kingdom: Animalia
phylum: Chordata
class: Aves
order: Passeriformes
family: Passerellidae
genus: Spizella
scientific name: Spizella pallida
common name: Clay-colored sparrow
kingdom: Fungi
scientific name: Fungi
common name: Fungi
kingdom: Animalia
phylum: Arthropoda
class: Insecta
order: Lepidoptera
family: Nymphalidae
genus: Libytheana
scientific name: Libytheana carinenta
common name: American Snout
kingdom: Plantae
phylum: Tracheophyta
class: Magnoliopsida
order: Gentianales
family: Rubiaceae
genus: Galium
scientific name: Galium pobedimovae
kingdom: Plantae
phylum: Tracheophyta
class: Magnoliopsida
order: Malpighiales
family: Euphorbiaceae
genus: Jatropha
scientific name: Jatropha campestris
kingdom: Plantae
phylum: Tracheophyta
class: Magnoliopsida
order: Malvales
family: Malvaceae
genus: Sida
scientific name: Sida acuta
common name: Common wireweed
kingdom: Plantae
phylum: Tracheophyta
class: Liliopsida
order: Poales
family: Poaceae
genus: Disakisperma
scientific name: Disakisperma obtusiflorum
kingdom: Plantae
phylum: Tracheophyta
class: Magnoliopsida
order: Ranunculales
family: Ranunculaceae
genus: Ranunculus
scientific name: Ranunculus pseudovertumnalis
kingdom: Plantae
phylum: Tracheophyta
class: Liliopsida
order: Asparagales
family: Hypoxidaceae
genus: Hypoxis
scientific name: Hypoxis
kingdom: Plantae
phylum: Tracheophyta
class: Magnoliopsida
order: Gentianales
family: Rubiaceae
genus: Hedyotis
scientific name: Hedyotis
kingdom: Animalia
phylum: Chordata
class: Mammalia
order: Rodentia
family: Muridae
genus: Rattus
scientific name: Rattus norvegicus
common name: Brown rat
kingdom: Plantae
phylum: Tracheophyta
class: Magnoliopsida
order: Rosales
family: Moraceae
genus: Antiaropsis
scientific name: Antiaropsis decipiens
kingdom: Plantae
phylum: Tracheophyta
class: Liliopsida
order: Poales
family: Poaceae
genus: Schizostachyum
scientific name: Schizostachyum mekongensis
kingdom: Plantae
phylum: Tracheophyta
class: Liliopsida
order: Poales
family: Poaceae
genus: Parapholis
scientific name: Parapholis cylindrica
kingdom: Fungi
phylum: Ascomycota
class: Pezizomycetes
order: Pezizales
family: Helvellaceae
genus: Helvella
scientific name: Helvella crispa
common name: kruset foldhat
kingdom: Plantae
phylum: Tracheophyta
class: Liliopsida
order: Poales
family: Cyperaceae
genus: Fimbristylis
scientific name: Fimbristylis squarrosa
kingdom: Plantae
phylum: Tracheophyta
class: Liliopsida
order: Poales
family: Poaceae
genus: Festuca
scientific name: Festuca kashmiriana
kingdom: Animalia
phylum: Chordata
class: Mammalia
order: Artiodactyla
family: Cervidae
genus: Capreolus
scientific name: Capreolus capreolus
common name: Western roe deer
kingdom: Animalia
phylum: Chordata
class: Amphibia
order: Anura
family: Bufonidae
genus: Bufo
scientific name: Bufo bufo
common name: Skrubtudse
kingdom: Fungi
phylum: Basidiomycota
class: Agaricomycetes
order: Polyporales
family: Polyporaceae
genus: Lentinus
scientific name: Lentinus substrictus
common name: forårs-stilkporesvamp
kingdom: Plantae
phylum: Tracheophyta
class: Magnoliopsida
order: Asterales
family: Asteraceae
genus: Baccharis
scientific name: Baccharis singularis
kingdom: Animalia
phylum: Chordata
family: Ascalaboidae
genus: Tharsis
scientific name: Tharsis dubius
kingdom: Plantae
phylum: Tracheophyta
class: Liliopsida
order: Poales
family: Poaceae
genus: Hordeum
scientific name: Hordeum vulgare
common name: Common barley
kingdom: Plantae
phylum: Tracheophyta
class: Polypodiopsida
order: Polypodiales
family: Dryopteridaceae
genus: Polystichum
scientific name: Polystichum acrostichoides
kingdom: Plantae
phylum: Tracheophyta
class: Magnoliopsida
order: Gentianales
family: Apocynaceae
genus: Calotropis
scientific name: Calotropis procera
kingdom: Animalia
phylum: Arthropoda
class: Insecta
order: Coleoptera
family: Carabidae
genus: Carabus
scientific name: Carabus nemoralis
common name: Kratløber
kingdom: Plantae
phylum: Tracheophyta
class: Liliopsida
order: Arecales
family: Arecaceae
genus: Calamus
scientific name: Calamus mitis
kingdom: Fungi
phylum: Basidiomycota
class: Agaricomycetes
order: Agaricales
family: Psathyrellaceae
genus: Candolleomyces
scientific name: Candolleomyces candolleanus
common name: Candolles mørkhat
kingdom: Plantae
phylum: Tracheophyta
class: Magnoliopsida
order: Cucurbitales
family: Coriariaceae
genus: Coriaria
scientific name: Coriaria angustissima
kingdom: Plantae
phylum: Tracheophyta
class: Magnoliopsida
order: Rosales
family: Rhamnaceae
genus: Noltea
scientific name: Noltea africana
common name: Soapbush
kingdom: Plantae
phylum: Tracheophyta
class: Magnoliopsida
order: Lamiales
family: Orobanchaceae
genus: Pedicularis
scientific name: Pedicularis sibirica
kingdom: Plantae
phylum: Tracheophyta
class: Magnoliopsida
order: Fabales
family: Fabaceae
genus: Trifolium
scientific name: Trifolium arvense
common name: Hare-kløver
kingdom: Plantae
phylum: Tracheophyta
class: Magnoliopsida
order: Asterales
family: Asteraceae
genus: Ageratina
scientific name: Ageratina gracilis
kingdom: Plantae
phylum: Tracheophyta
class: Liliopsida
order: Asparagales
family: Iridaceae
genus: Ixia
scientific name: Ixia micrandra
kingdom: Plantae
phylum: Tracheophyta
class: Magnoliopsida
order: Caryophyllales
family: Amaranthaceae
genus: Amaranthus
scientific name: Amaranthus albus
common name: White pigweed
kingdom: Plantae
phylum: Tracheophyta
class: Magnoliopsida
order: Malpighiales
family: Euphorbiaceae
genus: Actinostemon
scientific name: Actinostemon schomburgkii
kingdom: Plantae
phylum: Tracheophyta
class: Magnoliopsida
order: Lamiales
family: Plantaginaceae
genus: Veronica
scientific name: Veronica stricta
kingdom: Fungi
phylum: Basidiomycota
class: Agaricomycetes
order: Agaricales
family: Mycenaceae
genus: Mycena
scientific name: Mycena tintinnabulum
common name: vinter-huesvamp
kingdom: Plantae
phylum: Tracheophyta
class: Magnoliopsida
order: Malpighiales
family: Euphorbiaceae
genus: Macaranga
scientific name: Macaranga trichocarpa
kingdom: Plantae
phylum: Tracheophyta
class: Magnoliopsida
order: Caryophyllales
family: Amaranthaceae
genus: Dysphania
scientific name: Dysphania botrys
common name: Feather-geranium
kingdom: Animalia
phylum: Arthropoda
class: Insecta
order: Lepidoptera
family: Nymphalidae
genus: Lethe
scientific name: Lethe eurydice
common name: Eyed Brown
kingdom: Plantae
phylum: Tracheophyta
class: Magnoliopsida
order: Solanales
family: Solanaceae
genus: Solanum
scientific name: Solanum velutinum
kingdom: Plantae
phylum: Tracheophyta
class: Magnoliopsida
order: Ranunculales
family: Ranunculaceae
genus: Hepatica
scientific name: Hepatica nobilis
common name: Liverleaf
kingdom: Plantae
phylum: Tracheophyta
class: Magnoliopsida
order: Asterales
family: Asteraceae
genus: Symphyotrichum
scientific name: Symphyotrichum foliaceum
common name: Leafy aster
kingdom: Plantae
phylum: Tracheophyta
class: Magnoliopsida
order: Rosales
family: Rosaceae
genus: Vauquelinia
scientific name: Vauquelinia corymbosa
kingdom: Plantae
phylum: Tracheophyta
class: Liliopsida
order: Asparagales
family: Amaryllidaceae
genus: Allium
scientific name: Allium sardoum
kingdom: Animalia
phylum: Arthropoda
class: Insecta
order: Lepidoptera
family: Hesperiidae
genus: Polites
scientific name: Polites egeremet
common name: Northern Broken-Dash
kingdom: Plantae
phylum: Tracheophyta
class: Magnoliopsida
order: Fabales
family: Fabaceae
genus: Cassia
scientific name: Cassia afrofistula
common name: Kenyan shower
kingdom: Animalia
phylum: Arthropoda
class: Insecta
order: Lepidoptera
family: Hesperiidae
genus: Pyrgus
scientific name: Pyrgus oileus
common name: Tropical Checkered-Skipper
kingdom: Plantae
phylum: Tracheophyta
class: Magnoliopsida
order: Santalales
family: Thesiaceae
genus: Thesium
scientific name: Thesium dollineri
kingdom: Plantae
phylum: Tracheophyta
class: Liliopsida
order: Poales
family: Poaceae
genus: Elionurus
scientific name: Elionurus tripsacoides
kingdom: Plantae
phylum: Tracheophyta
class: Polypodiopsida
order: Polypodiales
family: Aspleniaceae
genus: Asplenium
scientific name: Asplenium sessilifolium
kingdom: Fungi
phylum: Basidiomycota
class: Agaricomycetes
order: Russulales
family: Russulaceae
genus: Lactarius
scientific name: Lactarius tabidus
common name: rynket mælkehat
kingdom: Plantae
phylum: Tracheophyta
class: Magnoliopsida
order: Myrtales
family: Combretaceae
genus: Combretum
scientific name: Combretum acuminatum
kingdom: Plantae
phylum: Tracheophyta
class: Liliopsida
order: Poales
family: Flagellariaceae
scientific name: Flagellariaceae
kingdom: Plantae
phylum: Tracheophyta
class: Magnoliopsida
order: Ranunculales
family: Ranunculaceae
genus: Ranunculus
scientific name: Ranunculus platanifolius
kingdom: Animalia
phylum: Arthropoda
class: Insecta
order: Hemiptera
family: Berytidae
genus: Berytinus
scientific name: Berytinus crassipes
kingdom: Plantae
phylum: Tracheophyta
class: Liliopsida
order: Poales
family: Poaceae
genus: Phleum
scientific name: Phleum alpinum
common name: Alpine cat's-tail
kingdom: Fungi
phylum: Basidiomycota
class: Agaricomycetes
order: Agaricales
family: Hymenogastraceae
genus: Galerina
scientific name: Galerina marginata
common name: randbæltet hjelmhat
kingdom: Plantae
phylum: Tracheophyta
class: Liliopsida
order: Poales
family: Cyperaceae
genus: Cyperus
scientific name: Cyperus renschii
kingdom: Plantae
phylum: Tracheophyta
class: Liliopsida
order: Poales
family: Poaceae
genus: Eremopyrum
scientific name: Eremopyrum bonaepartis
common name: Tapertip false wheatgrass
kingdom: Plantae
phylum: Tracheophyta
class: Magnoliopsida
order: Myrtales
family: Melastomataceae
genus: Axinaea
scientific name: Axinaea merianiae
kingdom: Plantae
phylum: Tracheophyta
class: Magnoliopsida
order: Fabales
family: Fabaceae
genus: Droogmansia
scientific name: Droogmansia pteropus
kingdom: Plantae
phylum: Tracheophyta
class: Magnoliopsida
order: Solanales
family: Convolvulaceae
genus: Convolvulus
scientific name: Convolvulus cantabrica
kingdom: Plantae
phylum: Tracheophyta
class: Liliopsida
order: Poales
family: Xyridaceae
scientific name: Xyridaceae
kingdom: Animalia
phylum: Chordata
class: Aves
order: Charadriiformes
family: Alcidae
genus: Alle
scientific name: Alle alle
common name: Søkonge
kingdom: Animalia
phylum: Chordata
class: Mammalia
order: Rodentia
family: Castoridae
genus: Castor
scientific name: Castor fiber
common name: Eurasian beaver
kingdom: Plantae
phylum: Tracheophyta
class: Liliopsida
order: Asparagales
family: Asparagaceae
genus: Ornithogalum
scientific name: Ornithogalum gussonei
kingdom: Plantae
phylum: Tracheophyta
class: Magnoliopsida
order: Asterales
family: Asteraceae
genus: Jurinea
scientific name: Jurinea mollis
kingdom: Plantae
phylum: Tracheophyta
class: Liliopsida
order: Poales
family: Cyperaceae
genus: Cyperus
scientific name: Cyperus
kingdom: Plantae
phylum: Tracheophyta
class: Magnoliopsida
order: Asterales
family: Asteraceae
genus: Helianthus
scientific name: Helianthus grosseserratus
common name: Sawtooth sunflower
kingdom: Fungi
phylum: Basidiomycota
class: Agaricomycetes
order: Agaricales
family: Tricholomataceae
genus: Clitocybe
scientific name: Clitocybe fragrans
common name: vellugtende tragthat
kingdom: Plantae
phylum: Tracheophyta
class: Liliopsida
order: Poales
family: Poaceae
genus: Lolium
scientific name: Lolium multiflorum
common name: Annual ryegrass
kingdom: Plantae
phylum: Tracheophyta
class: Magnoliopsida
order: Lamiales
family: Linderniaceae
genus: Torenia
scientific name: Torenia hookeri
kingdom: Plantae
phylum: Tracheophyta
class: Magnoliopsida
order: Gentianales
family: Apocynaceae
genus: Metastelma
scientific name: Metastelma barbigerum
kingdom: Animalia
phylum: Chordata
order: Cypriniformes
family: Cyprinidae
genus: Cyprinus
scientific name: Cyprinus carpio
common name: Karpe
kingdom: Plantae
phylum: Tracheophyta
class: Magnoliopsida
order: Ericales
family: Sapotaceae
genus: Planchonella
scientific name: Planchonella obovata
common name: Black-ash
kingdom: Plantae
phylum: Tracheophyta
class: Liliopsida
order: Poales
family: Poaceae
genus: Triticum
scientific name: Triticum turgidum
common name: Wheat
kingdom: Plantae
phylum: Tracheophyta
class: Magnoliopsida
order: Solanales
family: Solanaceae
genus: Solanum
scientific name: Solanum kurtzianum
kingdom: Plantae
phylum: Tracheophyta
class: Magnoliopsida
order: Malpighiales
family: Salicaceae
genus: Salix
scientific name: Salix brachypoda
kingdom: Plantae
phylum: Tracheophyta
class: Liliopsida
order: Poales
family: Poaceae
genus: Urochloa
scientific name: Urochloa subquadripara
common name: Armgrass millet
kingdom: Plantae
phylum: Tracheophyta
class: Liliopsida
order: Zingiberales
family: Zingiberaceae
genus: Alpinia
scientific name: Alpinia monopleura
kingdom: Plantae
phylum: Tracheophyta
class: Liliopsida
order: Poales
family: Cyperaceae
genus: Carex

• [Exercise prompt] Give the listing from its first line through the line with "order: Malvales" as a two-column CSV with the header rank,name. Use one row per line, put each field in double quotes, and replace any line break inside a field with a space.

• [Full solution]
rank,name
"kingdom:","Animalia"
"phylum:","Chordata"
"class:","Aves"
"order:","Passeriformes"
"family:","Passerellidae"
"genus:","Spizella"
"scientific name:","Spizella pallida"
"common name:","Clay-colored sparrow"
"kingdom:","Fungi"
"scientific name:","Fungi"
"common name:","Fungi"
"kingdom:","Animalia"
"phylum:","Arthropoda"
"class:","Insecta"
"order:","Lepidoptera"
"family:","Nymphalidae"
"genus:","Libytheana"
"scientific name:","Libytheana carinenta"
"common name:","American Snout"
"kingdom:","Plantae"
"phylum:","Tracheophyta"
"class:","Magnoliopsida"
"order:","Gentianales"
"family:","Rubiaceae"
"genus:","Galium"
"scientific name:","Galium pobedimovae"
"kingdom:","Plantae"
"phylum:","Tracheophyta"
"class:","Magnoliopsida"
"order:","Malpighiales"
"family:","Euphorbiaceae"
"genus:","Jatropha"
"scientific name:","Jatropha campestris"
"kingdom:","Plantae"
"phylum:","Tracheophyta"
"class:","Magnoliopsida"
"order:","Malvales"